As a war opponent, Schakowsky has always taken extra care to do her homework, and she can recite facts and figures on the conflict with agility. But after Democrats won control of the House, Schakowsky -- a member of the leadership -- joined the intelligence committee and found herself squirming when people asked how many times she had visited Iraq. None, she had to confess. So when she learned of a trip that House Armed Services Committee members had scheduled for the August recess, she invited herself along, becoming one of about two dozen members of Congress to travel to Iraq this month.

Seated at the Venus, her white notebook in front of her, Schakowsky recounted some of the day's more vivid images. The irony of having to wear body armor to a meeting of Sunni and Shiite leaders to discuss their progress in working together. The creepy feeling when she examined the improvised explosive devices used to devastating effect against U.S. soldiers, from crude models activated by cellphones to sophisticated Iranian designs that Schakowsky described as "sleek copper bowls." The blasts of a simulated raid by Iraqi soldiers on a terrorism suspect's house. And the stifling heat that felt "like a hair dryer on the back of your neck."

She lost track of all the PowerPoint presentations that she and her colleagues sat through -- it was either five or six. "You would get these organizational charts that were all acronyms -- I mean like, 30 of them," Schakowsky recalled with a laugh. "And the danger of asking a question about them is it would add another 10 minutes" to the presentation.

One pleasant surprise was how much Schakowsky enjoyed the company of her Republican colleagues, including Reps.

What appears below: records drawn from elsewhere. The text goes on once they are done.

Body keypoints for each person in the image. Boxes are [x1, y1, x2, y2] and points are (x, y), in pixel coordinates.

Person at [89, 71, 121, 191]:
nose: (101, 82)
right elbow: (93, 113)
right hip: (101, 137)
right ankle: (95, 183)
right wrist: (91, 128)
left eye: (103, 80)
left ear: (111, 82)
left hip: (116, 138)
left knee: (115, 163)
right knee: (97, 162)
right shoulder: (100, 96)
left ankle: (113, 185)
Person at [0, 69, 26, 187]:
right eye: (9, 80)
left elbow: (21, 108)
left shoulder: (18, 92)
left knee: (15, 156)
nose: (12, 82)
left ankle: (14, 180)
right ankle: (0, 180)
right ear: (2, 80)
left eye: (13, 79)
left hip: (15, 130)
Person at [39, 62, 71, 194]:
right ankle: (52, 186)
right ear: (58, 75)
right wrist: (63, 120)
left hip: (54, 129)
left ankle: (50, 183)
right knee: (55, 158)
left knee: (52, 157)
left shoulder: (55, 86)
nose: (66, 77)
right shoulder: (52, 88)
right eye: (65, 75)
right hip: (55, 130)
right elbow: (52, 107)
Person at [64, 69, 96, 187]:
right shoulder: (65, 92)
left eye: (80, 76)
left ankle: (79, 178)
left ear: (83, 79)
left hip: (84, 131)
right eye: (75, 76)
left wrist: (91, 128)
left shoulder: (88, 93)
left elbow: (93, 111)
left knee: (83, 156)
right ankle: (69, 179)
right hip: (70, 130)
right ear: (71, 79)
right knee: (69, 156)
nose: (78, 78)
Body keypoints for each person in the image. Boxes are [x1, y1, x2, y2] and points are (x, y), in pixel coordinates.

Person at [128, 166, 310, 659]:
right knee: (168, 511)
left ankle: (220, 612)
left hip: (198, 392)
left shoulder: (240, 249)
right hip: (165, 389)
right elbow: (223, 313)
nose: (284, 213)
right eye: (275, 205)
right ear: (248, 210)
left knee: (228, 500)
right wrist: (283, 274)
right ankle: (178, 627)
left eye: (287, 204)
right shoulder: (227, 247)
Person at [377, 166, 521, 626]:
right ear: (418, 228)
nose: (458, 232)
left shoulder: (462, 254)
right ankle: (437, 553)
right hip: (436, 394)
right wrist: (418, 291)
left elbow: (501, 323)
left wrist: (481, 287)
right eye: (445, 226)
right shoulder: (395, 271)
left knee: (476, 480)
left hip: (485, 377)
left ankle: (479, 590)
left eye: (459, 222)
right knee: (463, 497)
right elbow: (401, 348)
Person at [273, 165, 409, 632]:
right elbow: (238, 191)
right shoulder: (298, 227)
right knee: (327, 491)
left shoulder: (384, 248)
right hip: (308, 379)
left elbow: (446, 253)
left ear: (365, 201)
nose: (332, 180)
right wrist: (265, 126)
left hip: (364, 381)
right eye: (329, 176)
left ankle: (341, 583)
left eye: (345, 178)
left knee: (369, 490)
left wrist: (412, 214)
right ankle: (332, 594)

Phil Gingrey of Georgia, Jeff Miller of Florida and Thelma Drake of Virginia. They kidded each other, "We're going to all be best friends until the press releases come out."

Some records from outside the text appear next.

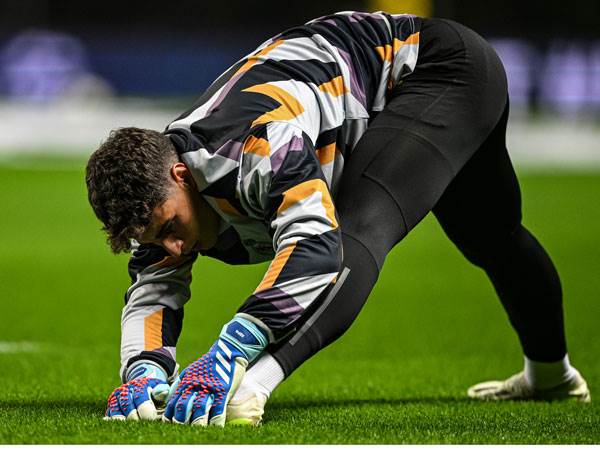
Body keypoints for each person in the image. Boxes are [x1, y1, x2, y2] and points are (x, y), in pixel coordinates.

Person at [86, 11, 590, 426]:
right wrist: (144, 373)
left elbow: (315, 248)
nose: (171, 248)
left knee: (357, 228)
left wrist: (232, 355)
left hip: (441, 71)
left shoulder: (257, 147)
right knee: (492, 238)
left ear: (181, 173)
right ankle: (553, 378)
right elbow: (154, 288)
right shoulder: (158, 195)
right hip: (410, 93)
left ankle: (256, 388)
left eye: (171, 228)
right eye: (153, 239)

And that's more or less how it unfolded. After the group returned from the trip, which also included visits to Pakistan and Afghanistan, Schakowsky and Gingrey offered opposite assessments during an appearance on Fox News. Drake's local newspaper in Newport News, the Daily Press, wrote an article about the contrast headlined "Drake, Democrats Tour Different Iraqs."

But it wasn't just Republicans who came away impressed after visiting Iraq. Rep. Brian Baird (D-Wash.) announced that he will no longer support a timetable for withdrawal, warning of a "potentially catastrophic effect" on the region.

Schakowsky acknowledged that the military's presentation may have been effective. "If you took the briefings at their face value, without context, without bringing anything to it -- clearly they were trying to present that positive spin, and that's what [other lawmakers] took away from it."

Schakowsky said she asked U.S. officials about the consequences of withdrawal, and she conceded that "they painted a very dire picture." She looked again through her notebook for a Petraeus quote. "He said: 'If you don't like the humanitarian crisis, the refugees and the internally displaced people, you can't draw down. If you are concerned about these people, the humanitarian crisis, you should be for our staying here.' "

In the next room, her Iraqi Christian constituents were still waiting. Schakowsky said she didn't respond to Petraeus; she let the comment drift by. "I was not arguing," she said. "I wanted to see what his take was."